I’ve stopped eating seafood, a couple of years ago. Surprisingly easy, although slightly challenging in Australian holiday seasons, where everyone seems to eat nothing but seafood. Still, it isn’t that hard to say “no”.
Honestly, I’ve had a prawn after 2 years off them, and they’re not actually worth eating, the poor little buggers. I think people just have an expectation of seafood rather than anything real… it’s actually not that special.

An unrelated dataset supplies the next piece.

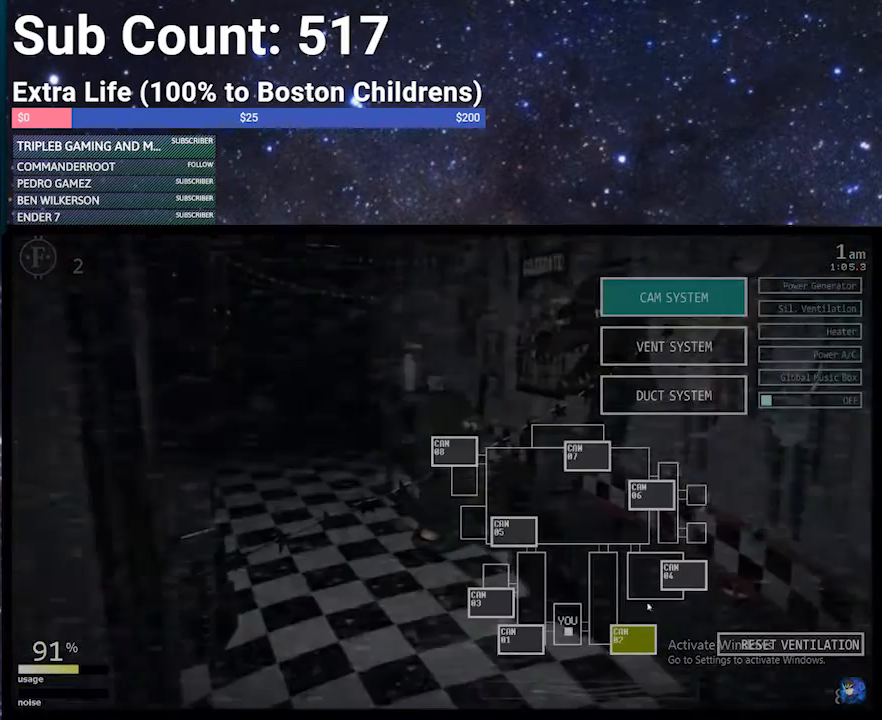
{"keys": [], "events": []}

This is a great post. I cannot believe that someone would honestly argue that seafood is not “healthy” for humans. Wild caught alaskan salmon is almost perfect from a management and nutrient point of view – the main issue is the carbon footprint from shipping it large distances.
Support the sustainable and boycott the not-sustainable but across the board boycott does nothing except exclude your influence on the seafood market.
This is a very interesting point. Living in Charleston, Seafood is of abundance. When I have bought seafood in the past I have made an effort to buy locally, assuming my local purchase is a more environmentally sound decision than buying Alaskan Salmon as “Fishstick” previously stated. I am intrigued by the idea that bycatch is present in all fishing operations, whether big or small. Because there has and always will be a demand for seafood, the only hope is that a growing number of individuals will set an example by not partaking in the consumption of seafood. One individuals positive and compassionate influence on an issue such as this easily dawns on the lives of many more.